Welche Möglichkeiten hat ein Nebenklageberechtigter vor der Erhebung der öffentlichen Klage?
Wenn die Voraussetzungen nach § 397a Abs. 1 oder Abs.2 StPO, unter denen einem Nebenkläger ein Rechtsanwalt als Beistand zu bestellen oder ihm für die Hinzuziehung eines Rechtsanwalts Prozesskostenhilfe zu bewilligen ist, vorliegen, kann ein nach § 395 StPO zum Anschluss mit der Nebenklage Befugter den Antrag auf Bestellung eines Rechtsanwalts bzw. Bewilligung von Prozesskostenhilfe für die Hinzuziehung eines Rechtsanwalts auch schon stellen vor Erhebung der öffentlichen Klage und ohne Erklärung des Anschlusses (§ 406g Abs. 1, Abs. 3 StPO).

Ferner kann in den Fällen des § 397a Abs. 2 StPO auf seinen Antrag einem zum Anschluss als Nebenkläger Berechtigten einstweilen ein Rechtsanwalt als Beistand bestellt werden,

  • wenn dies aus besonderen Gründen geboten ist,
  • die Mitwirkung eines Beistands eilbedürftig ist und
  • die Bewilligung von Prozesskostenhilfe möglich erscheint, eine rechtzeitige Entscheidung hierüber aber nicht zu erwarten ist
    (§ 406g Abs. 4 Satz 1 StPO).

Kann man zivilrechtliche Entschädigungsansprüche auch im Strafverfahren geltend machen?
Einen aus der Straftat erwachsenen vermögensrechtlichen Anspruch, der zur Zuständigkeit der ordentlichen Gerichte gehört und noch nicht anderweit gerichtlich anhängig gemacht ist, kann der Verletzte oder sein Erbe gegen den Beschuldigten – sofern es sich um keinen Jugendlichen handelt (§ 81 JGG) – im Strafverfahren geltend machen (vgl. §§ 403, 404 JGG).

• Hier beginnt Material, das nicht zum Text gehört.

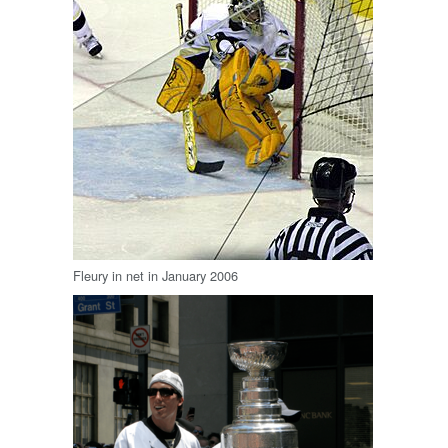
Fleury in net in January 2006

Auf Antrag ist einem solchen Antragsteller für dieses sogenannte Adhäsionsverfahren auch Prozesskostenhilfe nach denselben Vorschriften wie in bürgerlichen Rechtsstreitigkeiten zu bewilligen (§ 404 Abs. 5 Satz 1 StPO i. V. m. §§ 114 Satz 1, 119 Abs. 1 Satz 1 ZPO).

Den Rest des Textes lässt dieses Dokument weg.